4. What type of impurity atoms are used to increase the number of conduction band
electrons in intrinsic silicon?
a. bivalent
b. trivalent
c. tetravalent
d. pentavalent
Pentavalent Impurity Atoms Increase Conduction Band Electrons in Intrinsic Silicon
Pentavalent impurity atoms are used to increase conduction band electrons in intrinsic silicon, making the correct answer d. pentavalent. This process creates n-type semiconductors through doping.
Option Analysis
Intrinsic silicon has four valence electrons per atom, forming a stable covalent lattice with equal electrons and holes. Adding impurities disrupts this balance.
-
a. Bivalent (divalent): These have two valence electrons (e.g., magnesium). They act as double acceptors, creating more holes than electrons, unsuitable for increasing conduction electrons.
-
b. Trivalent: Atoms like boron or aluminum (three valence electrons) create acceptor levels near the valence band, accepting electrons to form holes, resulting in p-type semiconductors with majority holes.
-
c. Tetravalent: Silicon itself is tetravalent (four valence electrons), so these maintain intrinsic properties without net charge carrier increase.
-
d. Pentavalent: Atoms like phosphorus, arsenic, or antimony (five valence electrons) donate an extra electron to the conduction band after forming four bonds, significantly boosting free electrons as majority carriers in n-type silicon.
Doping Mechanism
In intrinsic silicon, thermal excitation minimally populates the conduction band. Pentavalent doping introduces donor levels ~0.05 eV below the conduction band, easily ionizing at room temperature to supply electrons: Si (group IV) + P (group V) → four covalent bonds + one free electron. Conductivity rises dramatically, with electrons as majority carriers and holes as minorities.

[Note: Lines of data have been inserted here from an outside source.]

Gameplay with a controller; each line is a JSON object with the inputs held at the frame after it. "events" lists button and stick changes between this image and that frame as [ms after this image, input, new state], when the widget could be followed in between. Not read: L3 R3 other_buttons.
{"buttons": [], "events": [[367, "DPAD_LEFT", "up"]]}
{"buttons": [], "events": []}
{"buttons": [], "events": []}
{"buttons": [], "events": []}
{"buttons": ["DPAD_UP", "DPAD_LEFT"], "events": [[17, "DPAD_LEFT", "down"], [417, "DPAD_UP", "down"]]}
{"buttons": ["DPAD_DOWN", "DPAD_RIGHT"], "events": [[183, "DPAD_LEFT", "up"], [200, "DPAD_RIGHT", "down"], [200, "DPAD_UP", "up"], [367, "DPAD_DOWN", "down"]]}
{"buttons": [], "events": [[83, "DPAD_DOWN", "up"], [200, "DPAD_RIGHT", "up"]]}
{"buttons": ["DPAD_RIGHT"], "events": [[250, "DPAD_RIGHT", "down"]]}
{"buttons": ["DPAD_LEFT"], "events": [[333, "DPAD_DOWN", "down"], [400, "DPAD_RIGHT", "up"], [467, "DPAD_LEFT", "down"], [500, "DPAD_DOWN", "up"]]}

Pentavalent impurity atoms increase conduction band electrons in intrinsic silicon, transforming it into an n-type semiconductor essential for electronics like diodes and transistors. This doping technique boosts conductivity by adding free electrons from group V elements.
Why Pentavalent Atoms?
Silicon’s tetrahedral structure needs four electrons for bonding. Pentavalent atoms (P, As, Sb) provide five, leaving one loosely bound electron that jumps to the conduction band, creating majority electron carriers. Concentration is typically 1 dopant per 10^6 silicon atoms for optimal control.
Comparison of Impurity Types
| Impurity Type | Valence Electrons | Effect on Silicon | Carrier Type |
|---|---|---|---|
| Bivalent | 2 | Double acceptor, excess holes | Holes (p-type) |
| Trivalent | 3 | Acceptor levels, holes | Holes (p-type) |
| Tetravalent | 4 | No change, intrinsic | Equal e-/holes |
| Pentavalent | 5 | Donor levels, free electrons | Electrons (n-type) |
Trivalent doping suits p-n junctions’ hole side, while pentavalent handles electron flow.